Dialogue peine de mort
- Mais c’est là que l’on va trop vite : vous émettez une théorie conjecturale sur le fait que cette personne ne changera jamais ; en somme c’est la même erreur que celle de Schopenhauer quand il postule une immuabilité des caractères : le caractère incurable de criminelle que vous croyez déceler chez celui que vous jugez ne relève pas du Monde 1 mais du Monde 3 ; vous pouvez vous tromper ! Les choses ne sont pas dans les faits ce que l’on dit d’elles.
- Mais un méchant, c’est un méchant !
- Vous aviez admis que l’on peut se tromper sur les faits et preuves que l’on peut fournir pour établir la culpabilité d’un homme, et c’est pourquoi vous aviez admis que la peine de mort devait être abolie, ou au moins qu’elle ne devait être utilisée que dans les cas où la culpabilité est presque certaine. Vous vouliez cependant la conserver pour cela : cette personne qui fut condamnée, même si l’on sait que sa culpabilité était presque certaine, reproduit les mêmes forfaits dès sa sortie ; vous émettez donc une hypothèse, une loi, qui est que cette personne reproduit toujours le même forfait ; cette loi doit être ouverte à réfutation, donc vous ne pouvez pas tuer la personne.
- Au moins la peine de mort est-elle dissuasive !

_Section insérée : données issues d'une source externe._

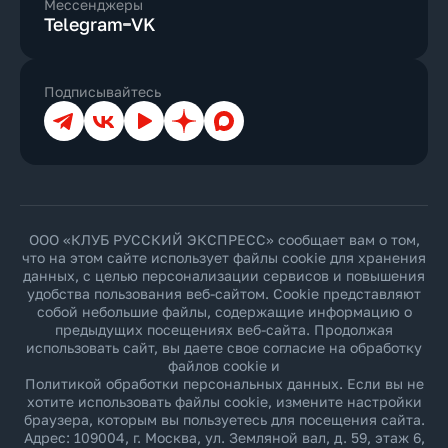
Мессенджеры
Telegram
VK
Подписывайтесь
Телеграм
ВКонтакте
YouTube
Дзен
Max
ООО «КЛУБ РУССКИЙ ЭКСПРЕСС» сообщает вам о том,
что на этом сайте использует файлы cookie для хранения
данных, с целью персонализации сервисов и повышения
удобства пользования веб-сайтом. Cookie представляют
собой небольшие файлы, содержащие информацию о
предыдущих посещениях веб-сайта. Продолжая
использовать сайт, вы даете свое согласие на обработку
файлов cookie и
Политикой обработки персональных данных
. Если вы не
хотите использовать файлы cookie, измените настройки
браузера, которым вы пользуетесь для посещения сайта.
Адрес: 109004, г. Москва, ул. Земляной вал, д. 59, этаж 6,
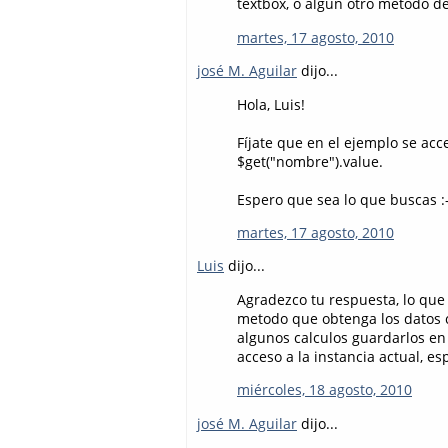
textbox, o algun otro metodo d
martes, 17 agosto, 2010
josé M. Aguilar
dijo...
Hola, Luis!
Fíjate que en el ejemplo se acc
$get("nombre").value.
Espero que sea lo que buscas :-
martes, 17 agosto, 2010
Luis
dijo...
Agradezco tu respuesta, lo que
metodo que obtenga los datos c
algunos calculos guardarlos en
acceso a la instancia actual, 
miércoles, 18 agosto, 2010
josé M. Aguilar
dijo...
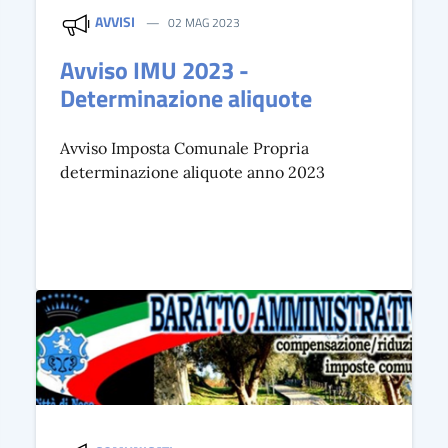
AVVISI
02 MAG 2023
Avviso IMU 2023 -
Determinazione aliquote
Avviso Imposta Comunale Propria
determinazione aliquote anno 2023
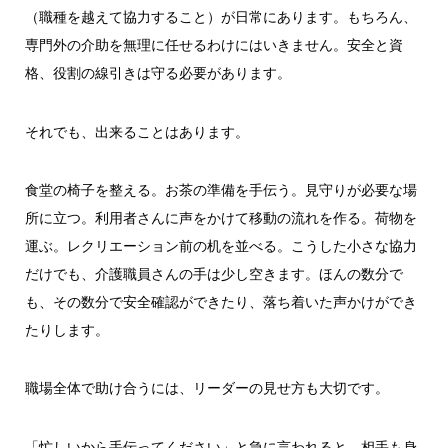
（職種を越えて協力すること）が日常にあります。もちろん、
専門外の介助を無理に任せるわけにはいきません。安全と資
格、役割の線引きは守る必要があります。
それでも、出来ることはあります。
食堂の椅子を整える。お茶の準備を手伝う。見守りが必要な場
所に立つ。利用者さんに声をかけて移動の流れを作る。荷物を
運ぶ。レクリエーション前の机を並べる。こうした小さな協力
だけでも、介護職員さんの手は少し空きます。ほんの数分で
も、その数分で安全確認ができたり、落ち着いた声かけができ
たりします。
職場全体で助け合うには、リーダーの見せ方も大切です。
「忙しいから手伝ってください」と急に言われると、相手も身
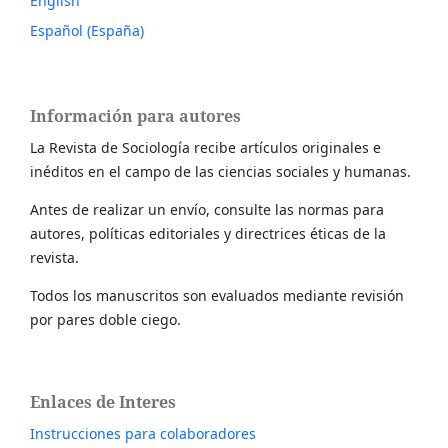
English
Español (España)
Información para autores
La Revista de Sociología recibe artículos originales e
inéditos en el campo de las ciencias sociales y humanas.
Antes de realizar un envío, consulte las normas para
autores, políticas editoriales y directrices éticas de la
revista.
Todos los manuscritos son evaluados mediante revisión
por pares doble ciego.
Enlaces de Interes
Instrucciones para colaboradores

- Dernier recours pour vous pour sauver la peine de mort : son caractère dissuasif. On objectera que comme Beccaria l’a déjà remarqué, son caractère dissuasif n’est pas établi. Mais là n’est pas le propos essentiel. En fait, il faut remarquer que la peine de mort coupe tout droit à l’erreur. La peine autre que la mort est en effet comme une réfutation permettant d’établir une nouvelle conjecture pour le criminel en lui faisant sentir ses erreurs. Tuez-le, et la peine perd sa fonction réfutative.